The Python Script component itself works differently in the Data Productivity Cloud because there is no underlying virtual machine. The component requires a Hybrid SaaS deployment, and you need to bear the following in mind:

  • Python scripts can't assume there is a filesystem that will persist after the script completes. Unlike Matillion ETL, which runs on a Linux VM with a persistent disk, Data Productivity Cloud agents are made up of multiple containers. There is no guarantee that the process that writes the file runs on the same container as the later process that consumes it.
  • Data Productivity Cloud agents have much lower CPU and memory resources than Matillion ETL VMs—they're not designed for any compute-intensive operations, thus, large scripts may run very slowly or cause the agent to become unstable.
  • Only Python 3 is available in the Data Productivity Cloud. The migration tool will warn you that Python 3 is the only option if you have a component that uses the Python 2 or Jython interpreters. You may need to update your Python 2 or Jython scripts to be compatible with Python 3.
  • Third party packages can't be installed with pip or apt, as the file system on the agent is immutable. There is a mechanism to supply packages via Amazon S3 or Azure Blob, but it has some limitations. Read Loading additional Python libraries for details.

Migration path

Our recommendations for migration of Python Script components are (in order of preference):

  1. Replace with native components where possible. The Data Productivity Cloud has new components that will natively perform some of the common tasks Python scripts were used for in Matillion ETL, such as Print Variables, with more coming soon (Move File, Delete File, Send Email with Attachment, for example).
  2. In a Snowflake environment, consider refactoring the pipeline to use the Python Pushdown component. Advantages of this component over the Python Script component are:

    • Runs on scalable Snowflake warehouses.
    • Direct access to Snowflake database connections.
    • Designed for heavy data processing, including pandas.
    • Full access to Data Productivity Cloud variables.
    • Many packages accessible by default.
    • Can be secured with network access control.

    However, when choosing to use Python Pushdown, consider the following:

    • May require some Python code refactoring.
    • Some initial setup of your Snowflake account will be required.
    • Some initial configuration of network access will be required.
    • This feature is only available on Snowflake.
  3. Use the Python Script component. This option can be low friction, but has some limitations:

    • The script may need to be refactored so it doesn't rely on a filesystem.
    • Available for Hybrid SaaS deployments only.
    • Only Python 3 is supported.
      • Components with Python 2 scripts will migrate successfully, but the scripts may need to be made compatible for Python 3 before they will run. Read Porting Python 2 Code to Python 3 for details.
      • Components with Jython scripts will have to be replaced with the Python Pushdown component (available in Snowflake environments only).
  4. Use the Bash Pushdown component to run a Python script on your own Linux machine via Bash.
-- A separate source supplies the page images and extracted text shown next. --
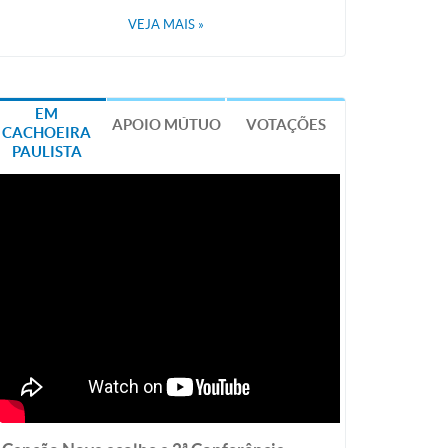
VEJA MAIS
»
EM
APOIO MÚTUO
VOTAÇÕES
CACHOEIRA
PAULISTA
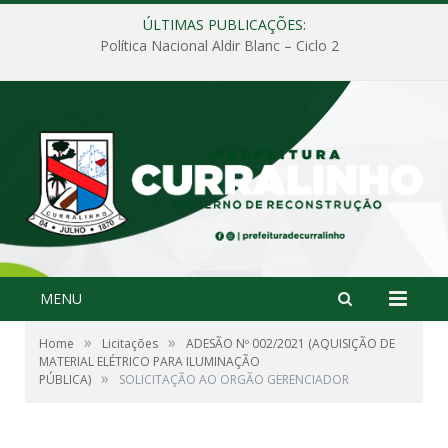
ÚLTIMAS PUBLICAÇÕES:
Política Nacional Aldir Blanc – Ciclo 2
MENU
»
»
Home
Licitações
ADESÃO Nº 002/2021 (AQUISIÇÃO DE
MATERIAL ELÉTRICO PARA ILUMINAÇÃO
»
PÚBLICA)
SOLICITAÇÃO AO ORGÃO GERENCIADOR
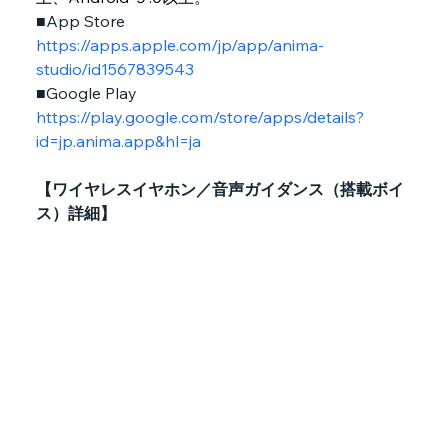
■App Store　
https://apps.apple.com/jp/app/anima-
studio/id1567839543
■Google Play　
https://play.google.com/store/apps/details?
id=jp.anima.app&hl=ja
【ワイヤレスイヤホン／音声ガイダンス（搭載ボイ
ス）詳細】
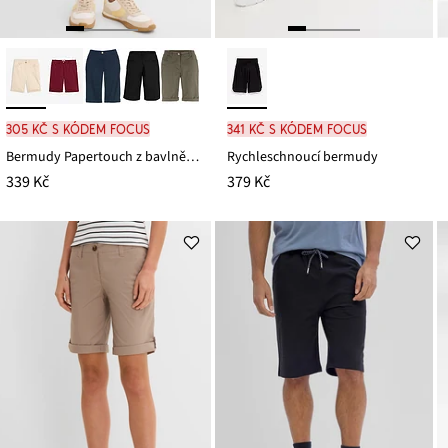
305 Kč s kódem FOCUS
341 Kč s kódem FOCUS
Bermudy Papertouch z bavlněné směsi
Rychleschnoucí bermudy
339 Kč
379 Kč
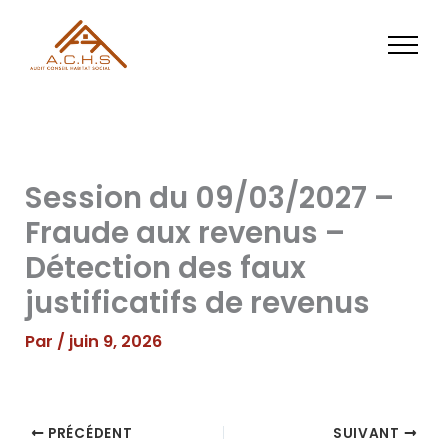
Aller
au
contenu
Session du 09/03/2027 –
Fraude aux revenus –
Détection des faux
justificatifs de revenus
Par
/
juin 9, 2026
PRÉCÉDENT
SUIVANT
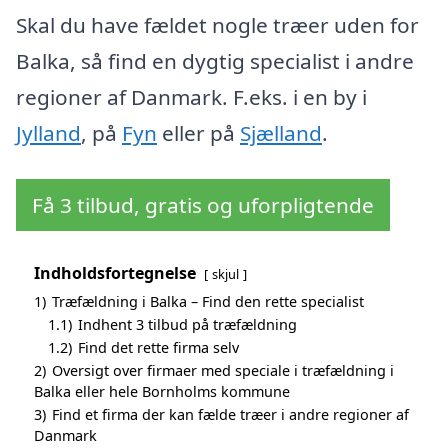
Skal du have fældet nogle træer uden for
Balka, så find en dygtig specialist i andre
regioner af Danmark. F.eks. i en by i
Jylland
, på
Fyn
eller på
Sjælland
.
Få 3 tilbud, gratis og uforpligtende
Indholdsfortegnelse
skjul
1)
Træfældning i Balka – Find den rette specialist
1.1)
Indhent 3 tilbud på træfældning
1.2)
Find det rette firma selv
2)
Oversigt over firmaer med speciale i træfældning i
Balka eller hele Bornholms kommune
3)
Find et firma der kan fælde træer i andre regioner af
Danmark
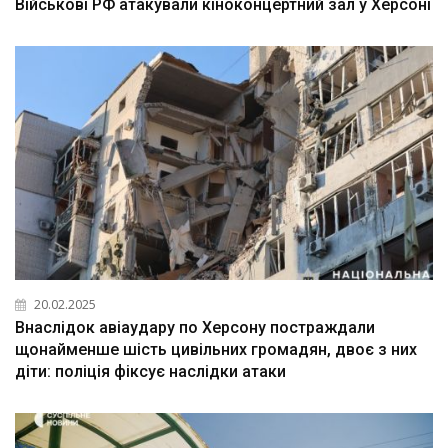
Військові РФ атакували кіноконцертний зал у Херсоні
20.02.2025
Внаслідок авіаудару по Херсону постраждали
щонайменше шість цивільних громадян, двоє з них
діти: поліція фіксує наслідки атаки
Advantages of this approach are:

    • You can set the CPU and memory on the Linux VM as needed.
    • You can install any packages or third-party applications you need on the Linux VM.

    However, when choosing to use Bash Pushdown, consider the following:

    • You need to set up, secure, update, and manage the Linux machine yourself.
    • You need network access from the Data Productivity Cloud agent to the compute source.

Automatic variables

The Data Productivity Cloud doesn't support directly accessing automatic variables through the Python Script component.

If you require this functionality, you can use an Update Scalar component to write the values to user-defined variables, which can then be passed to the script.